▸ **TASK TO COMPLETE**:
What you return should match the material below line for line, except that no image appears in it.

---------- AVAILABLE DATA ----------

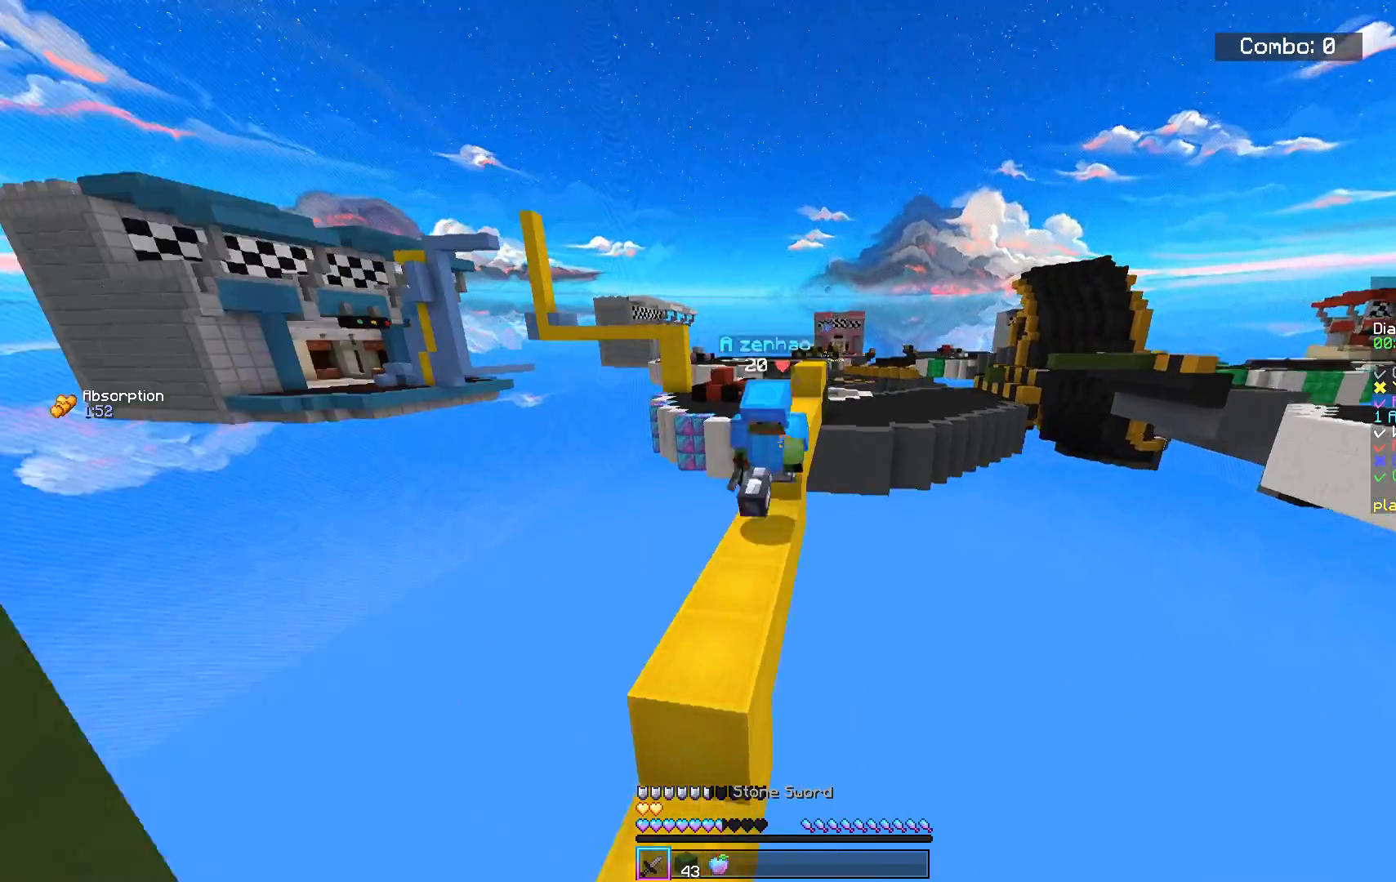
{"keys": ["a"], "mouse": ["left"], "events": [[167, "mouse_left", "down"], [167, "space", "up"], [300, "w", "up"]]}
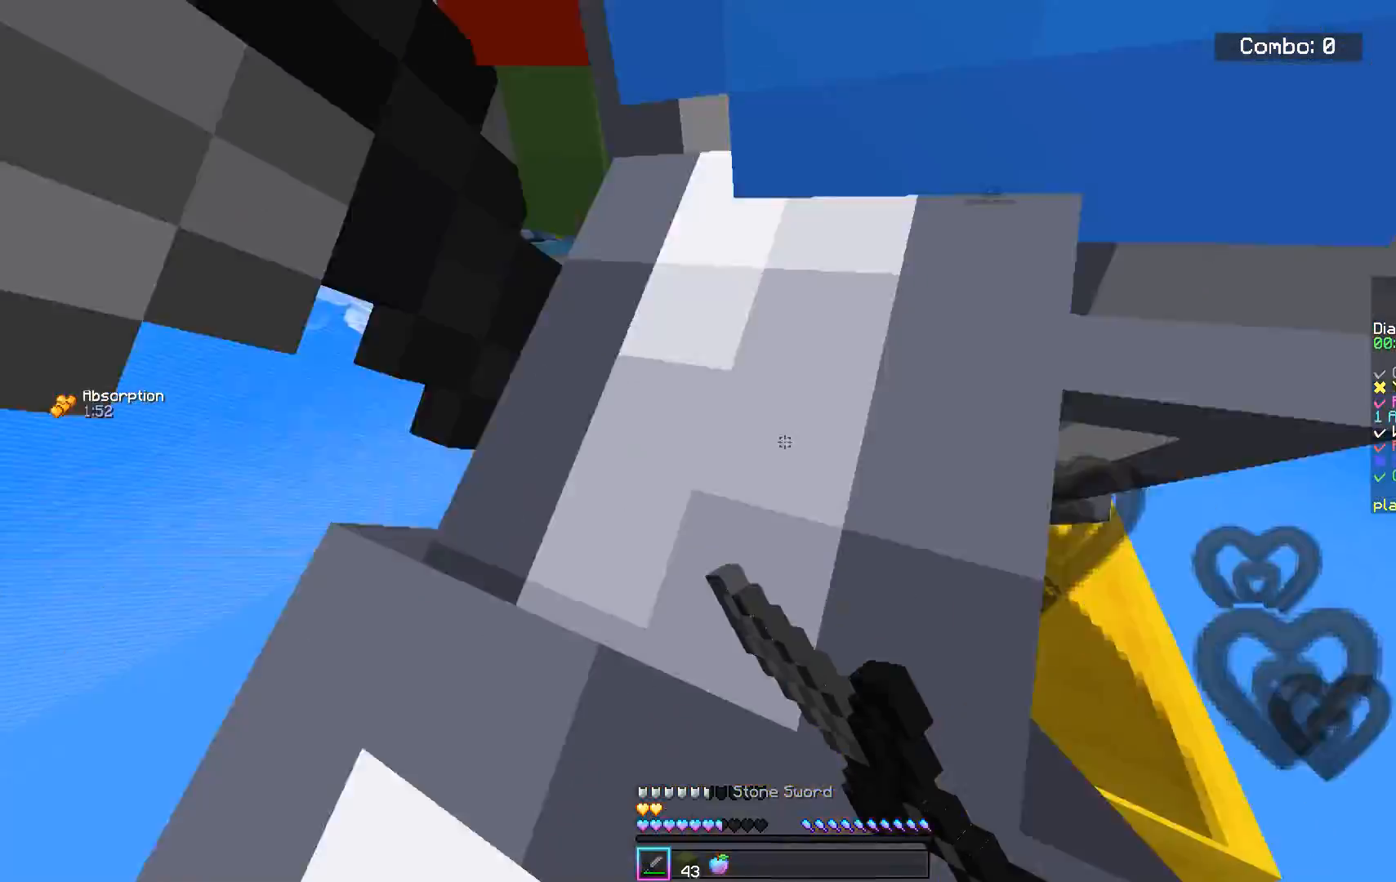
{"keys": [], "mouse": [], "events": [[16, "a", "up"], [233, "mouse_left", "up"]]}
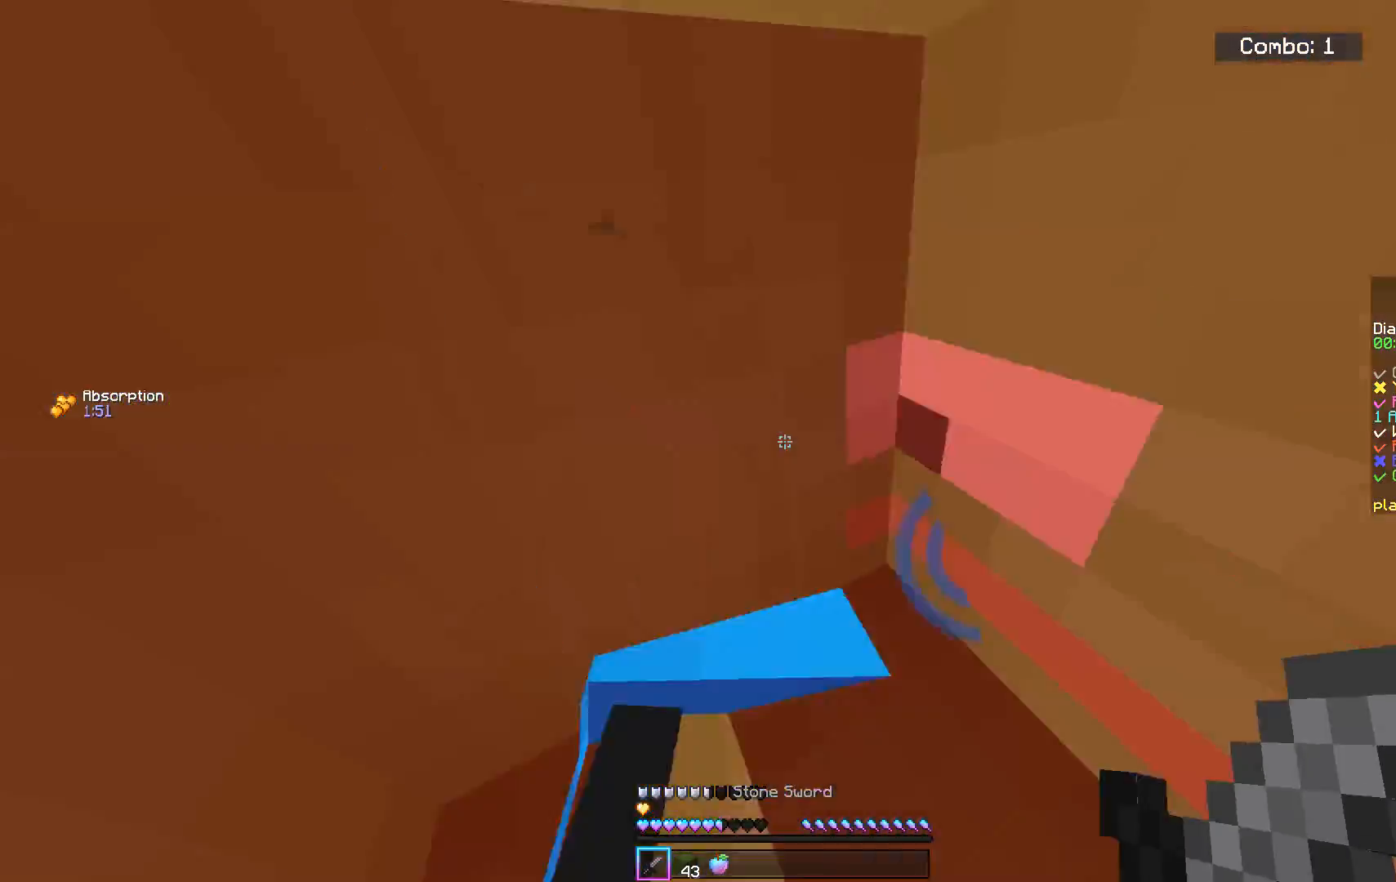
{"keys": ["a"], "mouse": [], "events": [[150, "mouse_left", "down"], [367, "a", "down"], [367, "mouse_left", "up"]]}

----------

▸ **REPLY**:
{"keys": ["a"], "mouse": ["left"], "events": [[167, "mouse_left", "down"], [167, "space", "up"], [300, "w", "up"]]}
{"keys": [], "mouse": [], "events": [[16, "a", "up"], [233, "mouse_left", "up"]]}
{"keys": ["a"], "mouse": [], "events": [[150, "mouse_left", "down"], [367, "a", "down"], [367, "mouse_left", "up"]]}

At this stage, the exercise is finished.